Extracto del documento ::
De la próxima serie (ana)crítica blog
TSE08
Miércoles 24 de Septiembre de 2008
La estudiante se encontraba en un momento afuera de la Sala de Arte, recargada en el barandal que resguarda al impávido cimarrón disecado que flanquea el pasillo del Centro Comunitario. La estudiante tenía rostro de desconcierto. La maestra le preguntó qué le había parecido la exposición –aproximadamente 12 esculturas de corte contempo—y ella no tenía respuesta. Sí una sonrisa de inseguridad, de genuina pero noble desesperación al no saber “qué hacer” con lo que estaba allá dentro. Noté sus ojos vidriosos, no precisamente inconfundible pero sí dudosa la inscripción de cierto rubor en la mirada, el rostro que queda después de un buen toque de mariguana. Esto es pura especulación.
Lo que yo observo en la estudiante –esa sospecha de si andará o no bajo los efectos de un noble alucinógeno—proviene del mismo tipo de duda que ella tiene en torno a la exposición: objetos varios dispuestos para generar distintos tipos de reacciones estéticas y/o ideológicas. Como la advertencia de unos ojos vidriosos, mantenemos la duda sobre las condiciones desde donde vemos lo que vemos; en este caso, escultura contemporánea.

Instrucciones :: Transcribe de forma literal y completa la entrada de blog anterior sobre la exposición de escultura contemporánea.

Extractos del listado ::

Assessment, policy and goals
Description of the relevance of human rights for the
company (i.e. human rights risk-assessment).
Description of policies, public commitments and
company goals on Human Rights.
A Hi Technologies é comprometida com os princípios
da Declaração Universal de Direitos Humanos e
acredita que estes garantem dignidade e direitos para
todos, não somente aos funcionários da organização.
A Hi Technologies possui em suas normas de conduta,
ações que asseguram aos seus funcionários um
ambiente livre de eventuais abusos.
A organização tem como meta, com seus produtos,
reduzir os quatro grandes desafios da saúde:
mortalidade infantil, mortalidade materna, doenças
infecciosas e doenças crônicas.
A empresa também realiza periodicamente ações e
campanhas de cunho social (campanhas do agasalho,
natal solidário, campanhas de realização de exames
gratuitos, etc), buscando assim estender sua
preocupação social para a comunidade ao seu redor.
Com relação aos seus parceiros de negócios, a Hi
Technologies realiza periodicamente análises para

Casilla de respuesta ::
De la próxima serie (ana)crítica blog
TSE08
Miércoles 24 de Septiembre de 2008
La estudiante se encontraba en un momento afuera de la Sala de Arte, recargada en el barandal que resguarda al impávido cimarrón disecado que flanquea el pasillo del Centro Comunitario. La estudiante tenía rostro de desconcierto. La maestra le preguntó qué le había parecido la exposición –aproximadamente 12 esculturas de corte contempo—y ella no tenía respuesta. Sí una sonrisa de inseguridad, de genuina pero noble desesperación al no saber “qué hacer” con lo que estaba allá dentro. Noté sus ojos vidriosos, no precisamente inconfundible pero sí dudosa la inscripción de cierto rubor en la mirada, el rostro que queda después de un buen toque de mariguana. Esto es pura especulación.
Lo que yo observo en la estudiante –esa sospecha de si andará o no bajo los efectos de un noble alucinógeno—proviene del mismo tipo de duda que ella tiene en torno a la exposición: objetos varios dispuestos para generar distintos tipos de reacciones estéticas y/o ideológicas. Como la advertencia de unos ojos vidriosos, mantenemos la duda sobre las condiciones desde donde vemos lo que vemos; en este caso, escultura contemporánea.